PAGE TEXT:
In 1724, Cyril VI Tanas was elected the new patriarch of Antioch. As Cyril was considered to be pro-Western, the Patriarch Jeremias III of Constantinople feared that his own authority would be compromised by the former's ascent; Jeremias therefore declared Cyril's election to be invalid, excommunicated him, and ordained the Greek hierodeacon Sylvester of Antioch as a priest and bishop, so that the latter might take Cyril's place.

Sylvester, considered "unyielding and uncompromising" by both supporters and opponents, exacerbated divisions within the Church with his heavy-handed rule, and many Melkites reacted by instead acknowledging Cyril's claim to the patriarchal throne. Sylvester began a five-year campaign of persecution enforced by Ottoman Turkish troops against Cyril and the Melkite faithful who supported him, forcing him to find refuge in Lebanon.

Five years after the election of Cyril VI, in 1729, Pope Benedict XIII recognized him as patriarch of Antioch, and recognized his followers as being in full communion with the Catholic Church and the pope of Rome. From this time onward, the Melkite Greek Catholic Church has existed separately from and in parallel with the Greek Orthodox Church of Antioch in Western Asia; the latter is no longer referred to as Melkite.

Melkite Bishop Nicholas Samra notes that the feast of Corpus Christi, which he calls "a distinct[ly] Latin feast", was adopted by the Melkite Church soon after its admission to full communion.

TASK LIST:
(1) Using the passage on the Melkite Church, decide whether each statement agrees with it: (a) Jeremias III had Sylvester ordained as a priest and bishop; (b) Pope Benedict XIII recognized Cyril VI as patriarch in 1724; (c) Cyril VI took refuge in Lebanon. Answer yes or no for each and quote the words that settle it.
(2) In the passage on the Melkite Church, which feast did the Melkite Church adopt soon after its admission to full communion?
(3) Repeat the part of the passage on the Melkite Church between "Melkite Bishop Nicholas" and "to full communion.", inclusive.
You can ignore the entries for this work.

DATASET EXCERPTS:
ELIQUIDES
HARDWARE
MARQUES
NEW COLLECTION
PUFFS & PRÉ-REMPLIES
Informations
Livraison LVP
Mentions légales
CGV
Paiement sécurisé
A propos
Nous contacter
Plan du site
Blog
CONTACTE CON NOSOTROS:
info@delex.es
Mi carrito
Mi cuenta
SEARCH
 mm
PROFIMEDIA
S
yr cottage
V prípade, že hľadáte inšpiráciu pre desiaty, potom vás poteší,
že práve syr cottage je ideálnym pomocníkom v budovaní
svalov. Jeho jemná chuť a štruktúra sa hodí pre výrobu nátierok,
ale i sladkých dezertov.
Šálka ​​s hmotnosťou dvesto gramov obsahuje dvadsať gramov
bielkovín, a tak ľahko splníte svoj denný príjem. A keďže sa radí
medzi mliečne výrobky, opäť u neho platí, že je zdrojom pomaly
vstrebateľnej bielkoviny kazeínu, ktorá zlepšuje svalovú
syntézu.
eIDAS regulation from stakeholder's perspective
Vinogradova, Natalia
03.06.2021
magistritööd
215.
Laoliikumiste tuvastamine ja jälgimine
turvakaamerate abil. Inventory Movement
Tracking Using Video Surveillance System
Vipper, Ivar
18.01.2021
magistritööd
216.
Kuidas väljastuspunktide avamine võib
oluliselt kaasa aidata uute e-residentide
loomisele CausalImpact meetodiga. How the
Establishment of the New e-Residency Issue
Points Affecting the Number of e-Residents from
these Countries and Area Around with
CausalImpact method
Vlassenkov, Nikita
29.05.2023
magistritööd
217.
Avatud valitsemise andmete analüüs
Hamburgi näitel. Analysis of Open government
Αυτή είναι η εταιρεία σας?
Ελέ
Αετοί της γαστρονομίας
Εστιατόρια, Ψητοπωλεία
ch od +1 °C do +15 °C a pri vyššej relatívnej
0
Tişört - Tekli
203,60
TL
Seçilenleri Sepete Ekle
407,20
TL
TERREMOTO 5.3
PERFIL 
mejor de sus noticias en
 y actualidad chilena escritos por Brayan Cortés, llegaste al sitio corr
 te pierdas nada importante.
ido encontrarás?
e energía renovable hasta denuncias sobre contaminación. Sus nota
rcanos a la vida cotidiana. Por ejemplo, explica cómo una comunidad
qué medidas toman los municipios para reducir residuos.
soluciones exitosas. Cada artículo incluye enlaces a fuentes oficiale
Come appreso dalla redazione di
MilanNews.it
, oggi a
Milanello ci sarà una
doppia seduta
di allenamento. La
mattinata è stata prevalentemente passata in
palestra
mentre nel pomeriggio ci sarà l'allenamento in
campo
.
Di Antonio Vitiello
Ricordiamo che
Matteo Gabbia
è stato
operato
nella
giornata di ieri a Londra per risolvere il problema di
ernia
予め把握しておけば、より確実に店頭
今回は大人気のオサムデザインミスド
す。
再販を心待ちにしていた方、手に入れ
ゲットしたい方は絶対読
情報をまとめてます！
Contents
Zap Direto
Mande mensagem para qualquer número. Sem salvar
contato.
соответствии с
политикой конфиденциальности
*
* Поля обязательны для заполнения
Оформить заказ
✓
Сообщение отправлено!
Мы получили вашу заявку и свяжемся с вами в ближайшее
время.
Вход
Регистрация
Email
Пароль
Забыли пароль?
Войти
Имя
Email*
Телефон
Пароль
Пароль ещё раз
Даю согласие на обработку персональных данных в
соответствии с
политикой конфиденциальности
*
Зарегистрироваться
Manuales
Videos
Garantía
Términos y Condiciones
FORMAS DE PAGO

ANSWERS TO THE EXERCISE:
(1)
(a) Yes: "ordained the Greek hierodeacon Sylvester of Antioch as a priest and bishop"
(b) No: "in 1729, Pope Benedict XIII recognized him as patriarch of Antioch"
(c) Yes: "forcing him to find refuge in Lebanon"

(2) The feast of Corpus Christi.

(3)
Melkite Bishop Nicholas Samra notes that the feast of Corpus Christi, which he calls "a distinct[ly] Latin feast", was adopted by the Melkite Church soon after its admission to full communion.